I left the museum with my bags in one hand and umbrella in the other. As I headed for the taxi stand in the rain, a young man offered his umbrella, and asked if I had enjoyed the museum... and so began the adventure of the day. Soon we were joined in conversation by a friend of his who came out of the museum, then another young woman joined us. I shared my plans for the day and took advice on how to change them to get the best of Shanghai. As I was about to set out as directed, they invited me to come with them to a “tea ritual.” Off I walked with these nice English-speaking Chinese college students, in search of the tea shop. Of course, I did have half a thought to pay attention to my surroundings. Of course I knew the name of the street that I was on and approximately where it was in relation to the museum, of course. And I knew that I was walking off in a city that was entirely unknown to me, and with three very nice strangers, and, of course… but they were so nice.

I trundled along, chatting happily as turned in to the Champ Elysee, walked into a mall, found the tea shop, where we were led to a back room for the tea-tasting. The room was small and dim with a beautiful table made from slabs of a tree. The hostess wore a beautiful red silk jacket and stood behind the table, while the four of us sat on stools in front of the table. I asked to see a price list… ah, 38 yuen. I could afford that, I thought, while red-jacket assured me that they gladly accepted credit cards. So, the ‘tea ritual’ began, and it lasted for almost three hours, a progression from tea to tea, with demonstrations of making each tea and instructions for drinking each tea, sweet fruit tea with rose petals, bitter tea whose first taste is sweet, but whose second taste chokes, tea that sprouts flowers when boiling water is poured over it, tea that is good for digestion, or for heart health, tea for gender enhancement—ah, jasmine tea should make me feel like woman. I complimented my young friends on their unusually large vocabularies in English—phenomenal—a word they all understood! Even the young woman demonstrating and explaining the teas, who did not speak English, laughed at my jokes before they were translated. I noticed, too, how I was complimented on looking young for my age, and how they said that fair people age so much better than darker people, a patently ridiculous notion that may be soothing for some older white people.

I offered to pick up the tab as our tasting session came near to closure.

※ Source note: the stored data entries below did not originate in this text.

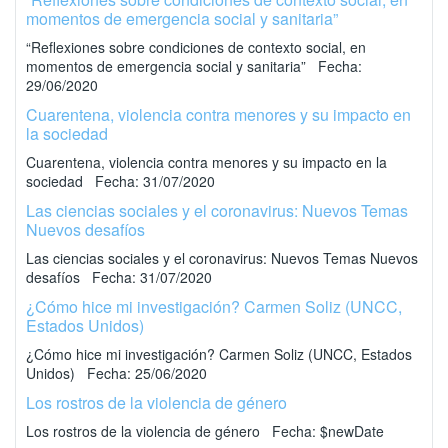
momentos de emergencia social y sanitaria”
“Reflexiones sobre condiciones de contexto social, en
momentos de emergencia social y sanitaria” Fecha:
29/06/2020
Cuarentena, violencia contra menores y su impacto en
la sociedad
Cuarentena, violencia contra menores y su impacto en la
sociedad Fecha: 31/07/2020
Las ciencias sociales y el coronavirus: Nuevos Temas
Nuevos desafíos
Las ciencias sociales y el coronavirus: Nuevos Temas Nuevos
desafíos Fecha: 31/07/2020
¿Cómo hice mi investigación? Carmen Soliz (UNCC,
Estados Unidos)
¿Cómo hice mi investigación? Carmen Soliz (UNCC, Estados
Unidos) Fecha: 25/06/2020
Los rostros de la violencia de género
Los rostros de la violencia de género Fecha: $newDate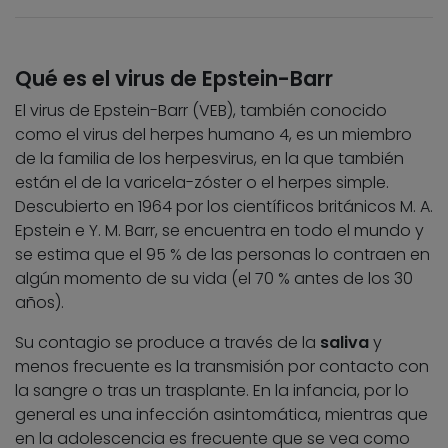
Qué es el virus de Epstein-Barr
El virus de Epstein-Barr (VEB), también conocido
como el virus del herpes humano 4, es un miembro
de la familia de los herpesvirus, en la que también
están el de la varicela-zóster o el herpes simple.
Descubierto en 1964 por los científicos británicos M. A.
Epstein e Y. M. Barr, se encuentra en todo el mundo y
se estima que el 95 % de las personas lo contraen en
algún momento de su vida (el 70 % antes de los 30
años).
Su contagio se produce a través de la
saliva
y
menos frecuente es la transmisión por contacto con
la sangre o tras un trasplante. En la infancia, por lo
general es una infección asintomática, mientras que
en la adolescencia es frecuente que se vea como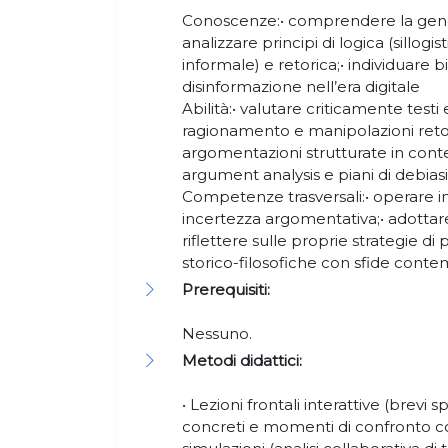
Conoscenze:• comprendere la genesi
analizzare principi di logica (sillo
informale) e retorica;• individuare b
disinformazione nell’era digitale
Abilità:• valutare criticamente testi e
ragionamento e manipolazioni reto
argomentazioni strutturate in contes
argument analysis e piani di debias
Competenze trasversali:• operare in
incertezza argomentativa;• adotta
riflettere sulle proprie strategie di
storico-filosofiche con sfide conte
Prerequisiti:
Nessuno.
Metodi didattici:
• Lezioni frontali interattive (brevi
concreti e momenti di confronto co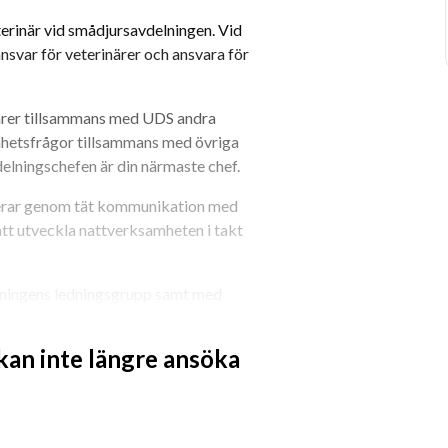
rinär vid smådjursavdelningen. Vid 
nsvar för veterinärer och ansvara för 
närer tillsammans med UDS andra 
mhetsfrågor tillsammans med övriga 
delningschefen är din närmaste chef.
ngerar genom tät kommunikation med 
tt utveckla nattverksamheten i takt 
elningens ledningsgrupp samt med 
la en kvalitativ och effektiv vård samt 
betare bidrar till att ge god 
 kan inte längre ansöka
 förutsättningar för klinisk utbildning 
sutbildningar inom SLU samt utbildning 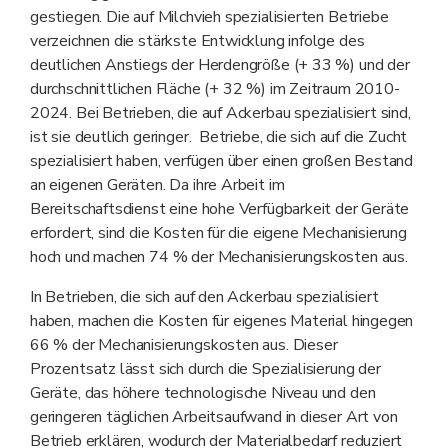
gestiegen. Die auf Milchvieh spezialisierten Betriebe
verzeichnen die stärkste Entwicklung infolge des
deutlichen Anstiegs der Herdengröße (+ 33 %) und der
durchschnittlichen Fläche (+ 32 %) im Zeitraum 2010-
2024. Bei Betrieben, die auf Ackerbau spezialisiert sind,
ist sie deutlich geringer. Betriebe, die sich auf die Zucht
spezialisiert haben, verfügen über einen großen Bestand
an eigenen Geräten. Da ihre Arbeit im
Bereitschaftsdienst eine hohe Verfügbarkeit der Geräte
erfordert, sind die Kosten für die eigene Mechanisierung
hoch und machen 74 % der Mechanisierungskosten aus.
In Betrieben, die sich auf den Ackerbau spezialisiert
haben, machen die Kosten für eigenes Material hingegen
66 % der Mechanisierungskosten aus. Dieser
Prozentsatz lässt sich durch die Spezialisierung der
Geräte, das höhere technologische Niveau und den
geringeren täglichen Arbeitsaufwand in dieser Art von
Betrieb erklären, wodurch der Materialbedarf reduziert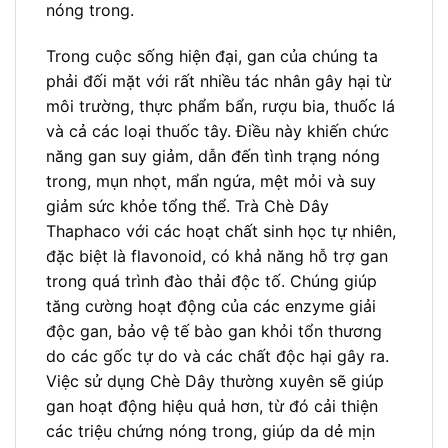
nóng trong.
Trong cuộc sống hiện đại, gan của chúng ta
phải đối mặt với rất nhiều tác nhân gây hại từ
môi trường, thực phẩm bẩn, rượu bia, thuốc lá
và cả các loại thuốc tây. Điều này khiến chức
năng gan suy giảm, dẫn đến tình trạng nóng
trong, mụn nhọt, mẩn ngứa, mệt mỏi và suy
giảm sức khỏe tổng thể. Trà Chè Dây
Thaphaco với các hoạt chất sinh học tự nhiên,
đặc biệt là flavonoid, có khả năng hỗ trợ gan
trong quá trình đào thải độc tố. Chúng giúp
tăng cường hoạt động của các enzyme giải
độc gan, bảo vệ tế bào gan khỏi tổn thương
do các gốc tự do và các chất độc hại gây ra.
Việc sử dụng Chè Dây thường xuyên sẽ giúp
gan hoạt động hiệu quả hơn, từ đó cải thiện
các triệu chứng nóng trong, giúp da dẻ mịn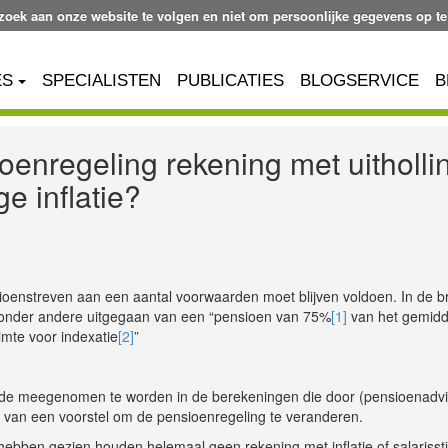
ezoek aan onze website te volgen en niet om persoonlijke gegevens op te
ES
SPECIALISTEN
PUBLICATIES
BLOGSERVICE
B
oenregeling rekening met uitholli
e inflatie?
oenstreven aan een aantal voorwaarden moet blijven voldoen. In de br
onder andere uitgegaan van een “pensioen van 75%
[1]
van het gemidd
imte voor indexatie
[2]
”
doende meegenomen te worden in de berekeningen die door (pensioenadv
van een voorstel om de pensioenregeling te veranderen.
hebben gezien houden helemaal geen rekening met inflatie of salarisst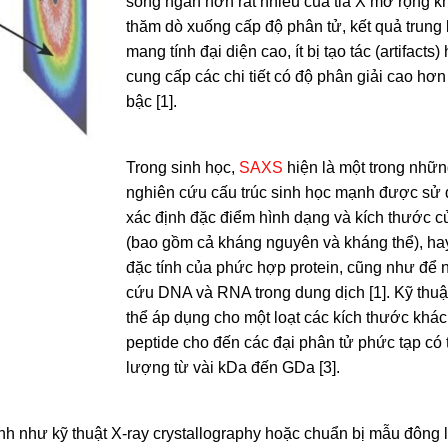
sóng ngắn hơn rất nhiều của tia X mở rộng k
thăm dò xuống cấp độ phân tử, kết quả trung 
mang tính đại diện cao, ít bị tạo tác (artifacts)
cung cấp các chi tiết có độ phân giải cao hơn
bậc [1].
Trong sinh học,
SAXS
hiện là một trong nhữ
nghiên cứu cấu trúc sinh học mạnh được sử
xác định đặc điểm hình dạng và kích thước c
(bao gồm cả kháng nguyên và kháng thể), ha
đặc tính của phức hợp protein, cũng như để 
cứu DNA và RNA trong dung dịch [1]. Kỹ thuậ
thể áp dụng cho một loạt các kích thước khác
peptide cho đến các đại phân tử phức tạp có 
lượng từ vài kDa đến GDa [3].
h như kỹ thuật X-ray crystallography hoặc chuẩn bị mẫu đông 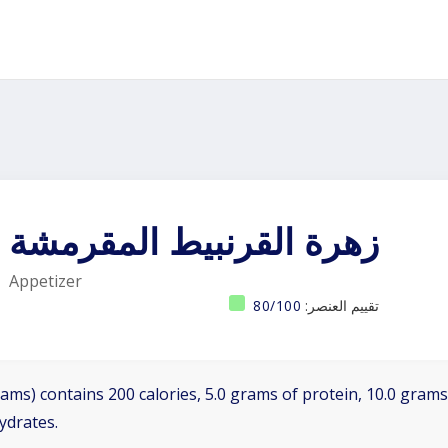
زهرة القرنبيط المقرمشة
Appetizer
تقييم العنصر:
80/100
ams) contains 200 calories, 5.0 grams of protein, 10.0 grams 
ydrates.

Of course I was given the opportunity to purchase some tea to take with me, in a free canister! And, of course, I offered to pick up the tab. We were all tea-sated and happy from hours of conversation. We all selected tea to take away with us. Oh. I had not made that offer. But I got the bill! I asked for a calculator to be sure of what I was computing. Yes, indeed, my tea party was going to cost 327 US dollars. Now the fact that I was in a back room with four strangers in a city I don’t know and without a cell phone was central in my thoughts. I said I would like to take a moment to think, while they acted embarrassed, offering to return their teas. I did think and then I said, “I would like to pay for this and then I would like to take a taxi back to the ship.” Very nice. And I allowed them to walk to the taxi with me and translate my map and instructions to the ship which I had written in Chinese on a scrap of paper. Of course, I felt foolish, of course, taken for a ride, but at least I was on my way to the ship in a government taxi, or so I hoped!

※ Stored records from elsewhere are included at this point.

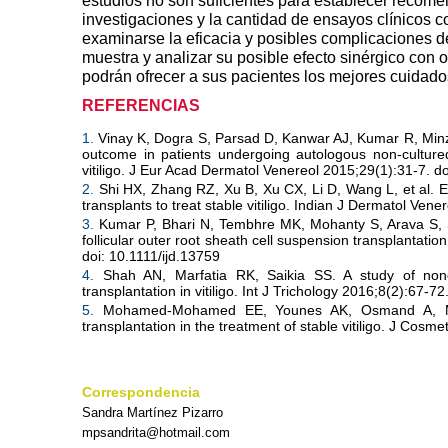
estudios no son suficientes para establecer reco
men
investigaciones y
la cantidad de ensayos clínicos c
examinarse la eficacia y posibles
complicaciones de
muestra y analizar su posible
efecto sinérgico con 
podrán ofrecer a sus pacientes los mejores cuidad
REFERENCIAS
1.
Vinay K, Dogra S
, Parsad D, Kanwar AJ, Kumar R, Minz
outcome in patients
undergoing autologous non-cultured 
vitiligo. J Eur Acad Dermatol
Venereol 2015;29(1):31-7. do
2.
Shi HX, Zhang RZ, Xu B
, Xu CX, Li D, Wang L, et al. 
trans
plants to treat stable vitiligo. Indian J Dermatol Vene
3.
Kumar P, Bhari N, Tembhre
MK, Mohanty S, Arava S, 
follicular outer root
sheath cell suspension transplantatio
doi: 10.1111/ijd.13759
4.
Shah AN
, Marfatia RK, Saikia SS. A study of nonc
transplantation
in vitiligo. Int J Trichology 2016;8(2):67
5.
Mohamed-Mohamed
EE, Younes AK, Osmand A,
transplantation in the
treatment of stable vitiligo. J Co
Correspondencia
Sandra Martínez Pizarro
mpsandrita@hotmail.com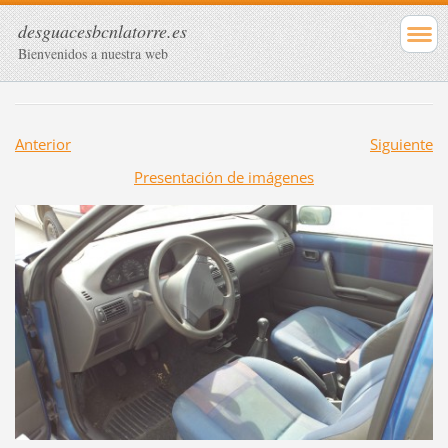
desguacesbcnlatorre.es
Bienvenidos a nuestra web
Anterior
Siguiente
Presentación de imágenes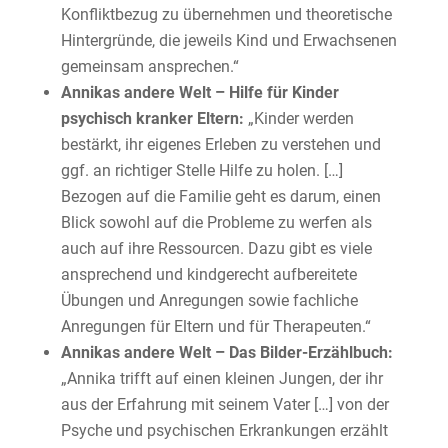
Konfliktbezug zu übernehmen und theoretische
Hintergründe, die jeweils Kind und Erwachsenen
gemeinsam ansprechen.“
Annikas andere Welt – Hilfe für Kinder
psychisch kranker Eltern:
„Kinder werden
bestärkt, ihr eigenes Erleben zu verstehen und
ggf. an richtiger Stelle Hilfe zu holen. […]
Bezogen auf die Familie geht es darum, einen
Blick sowohl auf die Probleme zu werfen als
auch auf ihre Ressourcen. Dazu gibt es viele
ansprechend und kindgerecht aufbereitete
Übungen und Anregungen sowie fachliche
Anregungen für Eltern und für Therapeuten.“
Annikas andere Welt – Das Bilder-Erzählbuch:
„Annika trifft auf einen kleinen Jungen, der ihr
aus der Erfahrung mit seinem Vater […] von der
Psyche und psychischen Erkrankungen erzählt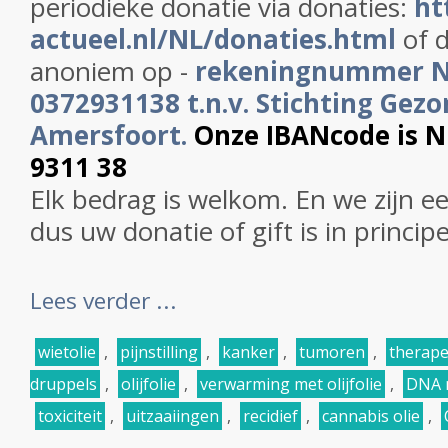
periodieke donatie via donaties:
ht
actueel.nl/NL/donaties.html
of d
anoniem op -
rekeningnummer 
0372931138 t.n.v. Stichting Gezo
Amersfoort.
Onze IBANcode is 
9311 38
Elk bedrag is welkom. En we zijn e
dus uw donatie of gift is in princip
Lees verder ...
wietolie
,
pijnstilling
,
kanker
,
tumoren
,
therape
druppels
,
olijfolie
,
verwarming met olijfolie
,
DNA 
toxiciteit
,
uitzaaiingen
,
recidief
,
cannabis olie
,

When I returned to the ship, I met other people who had spent very expensive afternoons in parallel tea rituals. It occurred to me that it was up to me to interpret my experience, to notice how I had moved between pleasure and pain in my risk-taking afternoon; and then I thought, “Why settle on one interpretation of such a multi-faceted event? Let it be in all its complexity.” I had a lovely time with the tea and with the people and I was deceived and ripped-off; okay, then. But I also was able to “get off the bus,” the tourism bus on which everything is canned and prepared, “Stop here for photo, five minutes, best view.”

It may not have been the best view, but it was real and interesting… oh, yes, and expensive.